Rich May of Sumo: An Audio Dynasty Page 4

Atkinson: You mean an IC's characteristics change as the output current modulates its temperature.

May: Yeah. And this will show up at low frequencies. this is a thing which can get you into trouble playing a phonograph record with the inherent 6-cycle warp component. That can come right back and haunt you.

An excellent article by National Semiconductor points out that, hey, thermal limitations are the real problem in the amount of gain in IC op-amps. Not electrical problems. To give an example, the open-loop gain of some of their earlier ICs is considerably less than the gain of the identical configuration built with discrete components.

Atkinson: Despite being on a chip where you have much better opportunity to do some very careful matching?

May: You get better chance of match, you also have much better thermal coupling. And there are areas where you want the thermal coupling, other areas where you want to avoid it as much as possible. The Athena has a feedforward error-correction circuit used in the input stage. Very low noise, very low distortion. And without feedback and out in free air, you can watch the distortion modulated by air currents in the air conditioning. You can wave your hand and watch the distortion go up and down as the air currents change the temperatures of the input devices.

Atkinson: If you regard your circuits as always being the perfect circuits you work with in textbooks, you wouldn't dream of looking for these things. Do you think analogs of such problems exist in all components, including supposedly passive components such as resistors and capacitors? Do components tend to change what they are according to the level of the signal that you put into them?

May: Capacitors change, resistors change. It's not widely known that resistors have a thing called a voltage coefficient, where their value changes as a function of the applied voltage. In fact they're varistors. And they can introduce large amounts of third-harmonic distortion.
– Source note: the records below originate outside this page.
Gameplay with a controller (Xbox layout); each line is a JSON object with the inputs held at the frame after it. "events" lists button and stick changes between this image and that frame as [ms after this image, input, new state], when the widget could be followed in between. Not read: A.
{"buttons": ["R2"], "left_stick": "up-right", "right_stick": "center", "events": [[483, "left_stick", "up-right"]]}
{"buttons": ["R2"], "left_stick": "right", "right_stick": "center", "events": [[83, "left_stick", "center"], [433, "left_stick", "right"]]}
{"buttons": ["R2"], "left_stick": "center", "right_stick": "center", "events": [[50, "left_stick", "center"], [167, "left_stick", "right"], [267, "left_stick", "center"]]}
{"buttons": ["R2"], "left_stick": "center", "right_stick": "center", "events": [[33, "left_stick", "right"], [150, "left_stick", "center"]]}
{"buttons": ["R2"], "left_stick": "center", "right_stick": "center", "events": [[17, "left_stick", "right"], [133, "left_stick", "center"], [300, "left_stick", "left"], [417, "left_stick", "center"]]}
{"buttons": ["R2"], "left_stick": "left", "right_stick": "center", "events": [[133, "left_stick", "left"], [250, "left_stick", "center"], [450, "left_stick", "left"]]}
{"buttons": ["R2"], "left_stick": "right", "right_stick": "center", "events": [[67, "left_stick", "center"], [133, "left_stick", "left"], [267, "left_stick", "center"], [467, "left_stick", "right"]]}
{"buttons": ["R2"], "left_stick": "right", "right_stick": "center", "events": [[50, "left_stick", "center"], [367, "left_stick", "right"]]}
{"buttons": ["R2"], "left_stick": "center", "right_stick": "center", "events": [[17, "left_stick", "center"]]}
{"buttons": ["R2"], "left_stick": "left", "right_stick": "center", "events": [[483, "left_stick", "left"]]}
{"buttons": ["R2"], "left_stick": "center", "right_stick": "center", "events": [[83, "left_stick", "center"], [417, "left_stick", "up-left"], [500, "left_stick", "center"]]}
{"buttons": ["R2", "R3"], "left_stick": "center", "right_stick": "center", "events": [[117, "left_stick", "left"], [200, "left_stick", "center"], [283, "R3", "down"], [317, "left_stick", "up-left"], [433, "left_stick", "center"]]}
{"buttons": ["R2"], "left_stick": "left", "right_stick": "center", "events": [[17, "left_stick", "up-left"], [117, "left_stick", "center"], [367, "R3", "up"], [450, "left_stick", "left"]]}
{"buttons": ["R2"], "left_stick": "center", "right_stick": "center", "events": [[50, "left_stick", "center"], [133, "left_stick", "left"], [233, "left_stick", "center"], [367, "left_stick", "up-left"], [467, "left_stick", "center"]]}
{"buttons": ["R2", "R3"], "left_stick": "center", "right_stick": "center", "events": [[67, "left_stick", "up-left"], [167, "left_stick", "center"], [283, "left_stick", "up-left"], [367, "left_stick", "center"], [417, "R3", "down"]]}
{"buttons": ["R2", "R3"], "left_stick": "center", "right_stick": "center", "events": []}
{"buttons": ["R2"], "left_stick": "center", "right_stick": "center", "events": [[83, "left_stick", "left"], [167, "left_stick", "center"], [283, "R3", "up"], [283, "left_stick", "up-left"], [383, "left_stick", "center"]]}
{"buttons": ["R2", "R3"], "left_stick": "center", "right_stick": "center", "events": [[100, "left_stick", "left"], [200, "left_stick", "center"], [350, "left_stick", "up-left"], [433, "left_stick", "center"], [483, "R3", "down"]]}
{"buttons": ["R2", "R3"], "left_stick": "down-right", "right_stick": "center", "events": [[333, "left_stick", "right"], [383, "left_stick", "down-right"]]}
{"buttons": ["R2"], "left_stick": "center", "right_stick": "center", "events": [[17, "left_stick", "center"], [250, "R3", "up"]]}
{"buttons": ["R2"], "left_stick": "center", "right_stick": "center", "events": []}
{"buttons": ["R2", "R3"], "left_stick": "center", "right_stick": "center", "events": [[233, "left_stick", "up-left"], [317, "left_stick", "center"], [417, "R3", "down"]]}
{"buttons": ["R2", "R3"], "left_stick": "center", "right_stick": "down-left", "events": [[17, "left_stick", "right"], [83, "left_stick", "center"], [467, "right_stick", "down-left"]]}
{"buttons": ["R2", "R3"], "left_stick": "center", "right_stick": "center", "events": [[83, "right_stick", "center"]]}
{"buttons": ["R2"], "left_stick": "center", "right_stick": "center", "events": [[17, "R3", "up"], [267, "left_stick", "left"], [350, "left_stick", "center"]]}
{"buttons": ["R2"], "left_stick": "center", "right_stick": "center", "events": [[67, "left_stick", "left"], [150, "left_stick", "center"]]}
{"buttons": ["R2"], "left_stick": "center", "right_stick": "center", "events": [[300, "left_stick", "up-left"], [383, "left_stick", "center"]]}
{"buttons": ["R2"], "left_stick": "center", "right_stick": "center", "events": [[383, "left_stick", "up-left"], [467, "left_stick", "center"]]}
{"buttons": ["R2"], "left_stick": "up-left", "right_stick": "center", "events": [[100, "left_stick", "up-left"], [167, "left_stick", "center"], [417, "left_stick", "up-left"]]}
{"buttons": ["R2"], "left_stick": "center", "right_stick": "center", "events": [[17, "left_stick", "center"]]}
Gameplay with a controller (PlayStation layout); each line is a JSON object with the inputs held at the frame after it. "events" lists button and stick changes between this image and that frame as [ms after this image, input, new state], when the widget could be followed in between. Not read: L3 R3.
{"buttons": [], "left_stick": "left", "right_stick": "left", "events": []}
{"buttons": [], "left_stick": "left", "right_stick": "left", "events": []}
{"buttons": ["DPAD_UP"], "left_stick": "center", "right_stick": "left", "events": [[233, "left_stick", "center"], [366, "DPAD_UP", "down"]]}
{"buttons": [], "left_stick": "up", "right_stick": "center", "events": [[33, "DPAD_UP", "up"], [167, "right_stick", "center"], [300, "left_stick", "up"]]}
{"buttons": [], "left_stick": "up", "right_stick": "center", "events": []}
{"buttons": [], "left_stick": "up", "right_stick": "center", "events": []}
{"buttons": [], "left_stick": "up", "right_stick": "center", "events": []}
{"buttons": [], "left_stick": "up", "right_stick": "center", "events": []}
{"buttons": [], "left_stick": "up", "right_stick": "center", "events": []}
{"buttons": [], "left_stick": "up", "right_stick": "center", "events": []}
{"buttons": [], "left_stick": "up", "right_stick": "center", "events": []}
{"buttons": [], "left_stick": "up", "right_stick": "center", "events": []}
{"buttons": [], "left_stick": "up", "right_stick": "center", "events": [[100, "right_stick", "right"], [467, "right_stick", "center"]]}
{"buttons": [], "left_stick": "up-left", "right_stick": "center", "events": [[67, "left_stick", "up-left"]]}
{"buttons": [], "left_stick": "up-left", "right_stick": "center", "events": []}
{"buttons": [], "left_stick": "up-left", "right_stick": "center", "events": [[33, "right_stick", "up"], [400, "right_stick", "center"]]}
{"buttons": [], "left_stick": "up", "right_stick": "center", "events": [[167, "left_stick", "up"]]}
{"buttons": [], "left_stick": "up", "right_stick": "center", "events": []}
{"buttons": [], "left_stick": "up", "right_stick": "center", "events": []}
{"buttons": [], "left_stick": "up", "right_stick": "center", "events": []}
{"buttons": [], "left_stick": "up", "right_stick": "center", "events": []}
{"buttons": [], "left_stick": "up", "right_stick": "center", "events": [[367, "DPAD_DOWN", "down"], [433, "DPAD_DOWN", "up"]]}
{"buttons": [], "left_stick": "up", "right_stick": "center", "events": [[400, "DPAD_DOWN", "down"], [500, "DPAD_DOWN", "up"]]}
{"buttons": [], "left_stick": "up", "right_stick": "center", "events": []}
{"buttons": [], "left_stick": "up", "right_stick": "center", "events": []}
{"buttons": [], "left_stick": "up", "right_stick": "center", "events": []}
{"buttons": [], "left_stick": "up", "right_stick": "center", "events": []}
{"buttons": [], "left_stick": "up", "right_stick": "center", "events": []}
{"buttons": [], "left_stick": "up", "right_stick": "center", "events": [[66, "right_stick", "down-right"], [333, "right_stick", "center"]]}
Atkinson: Again, if you try to measure these things by just using pure sinewaves, everything will appear to be really quite good. But when you process a music signal, that just isn't the case?

May: We're still at somewhat of a loss as to how the ear works. But maybe if we put in as many different sinewaves as we have in the music signal, we could find measurable differences. Right now, however, what are the most difficult test signals we use? Two-tone, either CCIF or SMPTE IM. And I don't think two tones are enough. Califone did some work for the cable TV industry some years ago, and it's really interesting how, when you start piling a number of signals into a given spectrum, the distortion components add up astronomically. There are amplifiers that measure very well with two tones that are just totally unusable with 30 or 40 different frequencies going into them, the IM products are so severe. Now we've got some tests we want to do; it's a matter of getting a few new things out in the marketplace, then going back and doing a little more R&D effort.

I would really like to have a better understanding of all the components that go into this whole chain. Some of the things we've done have an absolute correlation with measured observable phenomenon. Other things are instinctively right. You can't put it any other way.

Atkinson: Both the Sumo Andromeda and the class-A Nine Plus amplifiers are basically balanced designs, the load being hung between two output stages in push-pull. Are you looking at the possibility of fitting a preamplifier with differential outputs, like those on the Delilah active crossover, so that you can run the entire signal chain in balanced mode? What are the advantages of doing that?

May: One of the advantages, if the amplifier design is well carried out, is to make the amplifier quite immune to any noise picked up by the audio cable between the preamplifier and the power amplifier. And while we haven't achieved it, my Utopian goal is to make the link between the preamp and the power amplifier a true transmission line, so that all its characteristics fall out. It ceases to be a capacitive cable, it looks like a resistor at both ends.

Maintaining the amplifier differential all the way through does have some advantages. One of the problems with a conventional, single-ended, class-B amplifier is the garbage thrown off by the power supply wire. The interconnects between the filter capacitors and the output stage carry . . .

Atkinson: . . . halfwave-rectified audio signals!

May: Absolutely. It radiates all over the place. And how many amplifiers do you know that you can put on something as mundane as a bench and tweak the output or the power-supply wiring around and watch the THD move all over the place?